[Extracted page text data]

★ ★ ★

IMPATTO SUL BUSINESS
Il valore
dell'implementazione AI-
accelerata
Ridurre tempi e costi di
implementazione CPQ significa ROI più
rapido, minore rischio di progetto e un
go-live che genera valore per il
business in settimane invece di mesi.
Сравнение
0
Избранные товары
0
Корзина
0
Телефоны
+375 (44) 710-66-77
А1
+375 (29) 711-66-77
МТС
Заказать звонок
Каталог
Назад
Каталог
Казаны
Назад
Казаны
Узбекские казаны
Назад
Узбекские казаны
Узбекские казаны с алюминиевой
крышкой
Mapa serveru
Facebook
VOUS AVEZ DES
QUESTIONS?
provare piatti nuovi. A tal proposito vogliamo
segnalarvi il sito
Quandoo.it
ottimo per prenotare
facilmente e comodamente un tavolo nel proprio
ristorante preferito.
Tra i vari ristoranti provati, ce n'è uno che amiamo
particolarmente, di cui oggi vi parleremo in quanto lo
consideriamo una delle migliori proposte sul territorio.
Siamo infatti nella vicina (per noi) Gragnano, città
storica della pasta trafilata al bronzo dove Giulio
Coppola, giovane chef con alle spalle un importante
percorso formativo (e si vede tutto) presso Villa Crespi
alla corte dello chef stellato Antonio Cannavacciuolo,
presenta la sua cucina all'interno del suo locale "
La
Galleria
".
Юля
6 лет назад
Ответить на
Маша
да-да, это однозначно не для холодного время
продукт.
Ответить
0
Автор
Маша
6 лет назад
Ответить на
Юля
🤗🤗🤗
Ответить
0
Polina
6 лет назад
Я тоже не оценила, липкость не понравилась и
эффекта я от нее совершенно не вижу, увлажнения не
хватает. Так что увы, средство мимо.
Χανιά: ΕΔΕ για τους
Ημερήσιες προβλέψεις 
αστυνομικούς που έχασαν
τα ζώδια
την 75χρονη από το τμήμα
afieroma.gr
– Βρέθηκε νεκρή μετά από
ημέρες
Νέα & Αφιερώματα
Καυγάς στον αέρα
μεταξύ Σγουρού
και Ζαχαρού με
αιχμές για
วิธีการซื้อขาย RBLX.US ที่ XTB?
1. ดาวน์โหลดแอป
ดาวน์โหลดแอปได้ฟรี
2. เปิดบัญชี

★ ★ ★

WHAT IS REQUIRED —
Could you recast everything from the first line down through the line containing "Я тоже не оценила, липкость не понравилась и" as a Markdown table with the columns Row and Line, leaving out any blank lines?

TASK RESPONSE —
| Row | Line |
|---|---|
| 1 | IMPATTO SUL BUSINESS |
| 2 | Il valore |
| 3 | dell'implementazione AI- |
| 4 | accelerata |
| 5 | Ridurre tempi e costi di |
| 6 | implementazione CPQ significa ROI più |
| 7 | rapido, minore rischio di progetto e un |
| 8 | go-live che genera valore per il |
| 9 | business in settimane invece di mesi. |
| 10 | Сравнение |
| 11 | 0 |
| 12 | Избранные товары |
| 13 | 0 |
| 14 | Корзина |
| 15 | 0 |
| 16 | Телефоны |
| 17 | +375 (44) 710-66-77 |
| 18 | А1 |
| 19 | +375 (29) 711-66-77 |
| 20 | МТС |
| 21 | Заказать звонок |
| 22 | Каталог |
| 23 | Назад |
| 24 | Каталог |
| 25 | Казаны |
| 26 | Назад |
| 27 | Казаны |
| 28 | Узбекские казаны |
| 29 | Назад |
| 30 | Узбекские казаны |
| 31 | Узбекские казаны с алюминиевой |
| 32 | крышкой |
| 33 | Mapa serveru |
| 34 | Facebook |
| 35 | VOUS AVEZ DES |
| 36 | QUESTIONS? |
| 37 | provare piatti nuovi. A tal proposito vogliamo |
| 38 | segnalarvi il sito |
| 39 | Quandoo.it |
| 40 | ottimo per prenotare |
| 41 | facilmente e comodamente un tavolo nel proprio |
| 42 | ristorante preferito. |
| 43 | Tra i vari ristoranti provati, ce n'è uno che amiamo |
| 44 | particolarmente, di cui oggi vi parleremo in quanto lo |
| 45 | consideriamo una delle migliori proposte sul territorio. |
| 46 | Siamo infatti nella vicina (per noi) Gragnano, città |
| 47 | storica della pasta trafilata al bronzo dove Giulio |
| 48 | Coppola, giovane chef con alle spalle un importante |
| 49 | percorso formativo (e si vede tutto) presso Villa Crespi |
| 50 | alla corte dello chef stellato Antonio Cannavacciuolo, |
| 51 | presenta la sua cucina all'interno del suo locale " |
| 52 | La |
| 53 | Galleria |
| 54 | ". |
| 55 | Юля |
| 56 | 6 лет назад |
| 57 | Ответить на |
| 58 | Маша |
| 59 | да-да, это однозначно не для холодного время |
| 60 | продукт. |
| 61 | Ответить |
| 62 | 0 |
| 63 | Автор |
| 64 | Маша |
| 65 | 6 лет назад |
| 66 | Ответить на |
| 67 | Юля |
| 68 | 🤗🤗🤗 |
| 69 | Ответить |
| 70 | 0 |
| 71 | Polina |
| 72 | 6 лет назад |
| 73 | Я тоже не оценила, липкость не понравилась и |